Now, the initialization of arrays, and any post-work analysis, will be done in python (probably with numpy) if you use pyCUDA, and that generally will be significantly slower than doing it directly in a compiled language (though if you've built your numpy/scipy in such a way that it links directly to high-performance libraries, then those calls at least would perform the same in either language). But hopefully, your initialization and finalization are small fractions of the total amount of work you have to do, so that even if there is significant overhead there, it still hopefully won't have a huge impact on overall runtime.
And in fact if it turns out that the python parts of the computation does hurt your application's performance, starting out doing your development in pyCUDA may still be an excellent way to get started, as the development is significantly easier, and you can always re-implement those parts of the code that are too slow in Python in straight C, and call those from python, gaining some of the best of both worlds.
如果您想知道以不同方式使用 pyCUDA 的性能差异,请参阅 pyCUDA Wiki 示例中包含的 SimpleSpeedTest.py。它对封装在 pyCUDA 中的 CUDA C 内核以及 pyCUDA 设计者创建的几个抽象完成的相同任务进行基准测试。存在性能差异。
If you're wondering about performance differences by using pyCUDA in different ways, see SimpleSpeedTest.py included in the pyCUDA Wiki examples. It benchmarks the same task completed by a CUDA C kernel encapsulated in pyCUDA, and by several abstractions created by pyCUDA's designer. There's a performance difference.
我已经使用 pyCUDA 一段时间了,我喜欢用它进行原型设计,因为它加快了将想法转化为工作代码的过程。
使用 pyCUDA,您将使用 C++ 编写 CUDA 内核,而且它是 CUDA,因此运行该代码的性能不应该有差异。但是,用 Python 编写的用于设置或使用 pyCUDA 内核结果的代码与用 C 编写的代码的性能会有所不同。
I've been using pyCUDA for a little while an I like prototyping with it because it speeds up the process of turning an idea into working code.
With pyCUDA you will be writing the CUDA kernels using C++, and it's CUDA, so there shouldn't be a difference in performance of running that code.
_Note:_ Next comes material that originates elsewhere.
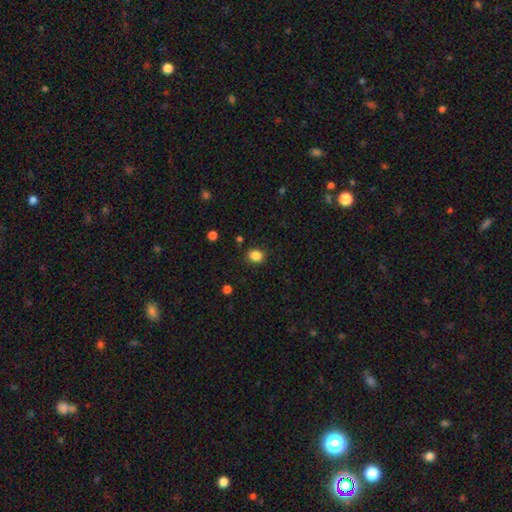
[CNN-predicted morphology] A smooth galaxy with no disk features (85%) that is round (68%).

Vote fractions:
- Smooth or featured? smooth: 85% / star or artifact: 11% / featured or disk: 4%
- How rounded? round: 68% / in between: 31% / cigar-shaped: 1%
- Merging? none: 87% / minor disturbance: 8% / major disturbance: 2% / merger: 2%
But there will be a difference in the performance of the code you write in Python to setup or use the results of the pyCUDA kernel vs the one you write in C.
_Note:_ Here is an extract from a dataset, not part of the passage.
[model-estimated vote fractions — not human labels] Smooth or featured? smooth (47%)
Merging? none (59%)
我在这篇文章中寻找原始问题的答案,我发现问题比我想象的要更深。
根据我的经验,我将用 C 编写的 Cuda 内核和 CUFFT 与用 PyCuda 编写的进行了比较。令人惊讶的是,我发现在我的计算机上,求和、乘法或 FFT 的性能因每次实现而异。例如,对于 2^23 个元素之前的向量大小,我在 cuFFT 中获得了几乎相同的性能。然而,对复向量进行求和和相乘会出现一些问题。对于 N=2^17,C/Cuda 中获得的速度约为 6 倍,而 PyCuda 中仅约为 3 倍。它还取决于执行求和的方式。通过使用 SourceModule 并包装原始 Cuda 代码,我发现了一个问题,即我的内核对于 complex128 向量的 N (<=2^16) 比用于 gpuarray (<=2^24) 的 N 更低。
作为结论,测试和比较问题的两个方面并评估是否方便花时间编写 Cuda 脚本或获得可读性并付出较低性能的代价是一项很好的工作。
I was looking for an answer for the original question in this post and I see the problem Is deeper as I thought.
I my experience, I compared Cuda kernels and CUFFT's written in C with that written in PyCuda. Surprisingly, I found that, on my computer, the performance of suming, multiplying or making FFT's vary from each implentatiom. For example, I got almost the same performance in cuFFT for vector sizes until 2^23 elements. However, suming and multiplying complex vectors show some troubles. The speed up obtained in C/Cuda was ~6X for N=2^17, whilst in PyCuda only ~3X. It also depends on the way that the sumation was performed. By using SourceModule and wrapping the Raw Cuda code, I found the problem that my kernel, for complex128 vectors, was limitated for a lower N (<=2^16) than that used for gpuarray (<=2^24).
As a conclusion, is a good job testing and comparing the two sides of the problem and evaluate if it is convenient spend time in writing a Cuda script or gain readbility and pay the cost of a lower performance.
如果您使用 PyCUDA 并且希望获得高性能,请确保在那里使用 -O3 优化并使用 nvprof/nvvp 来分析您的内核。如果您想从 Python 使用 Cuda,PyCUDA 可能是您的选择。因为否则通过 Python 连接 C++/Cuda 代码简直就是地狱。你必须写很多丑陋的包装。对于 numpy 集成,甚至需要更多的核心总结代码。
Make sure you're using -O3 optimizations there and use nvprof/nvvp to profile your kernels if you're using PyCUDA and you want to get high performance. If you want to use Cuda from Python, PyCUDA is probably THE choice. Because interfacing C++/Cuda code via Python is just hell otherwise. You have to write a hell lot of ugly wrappers. And for numpy integration even more hardcore wrap-up code would be necessary.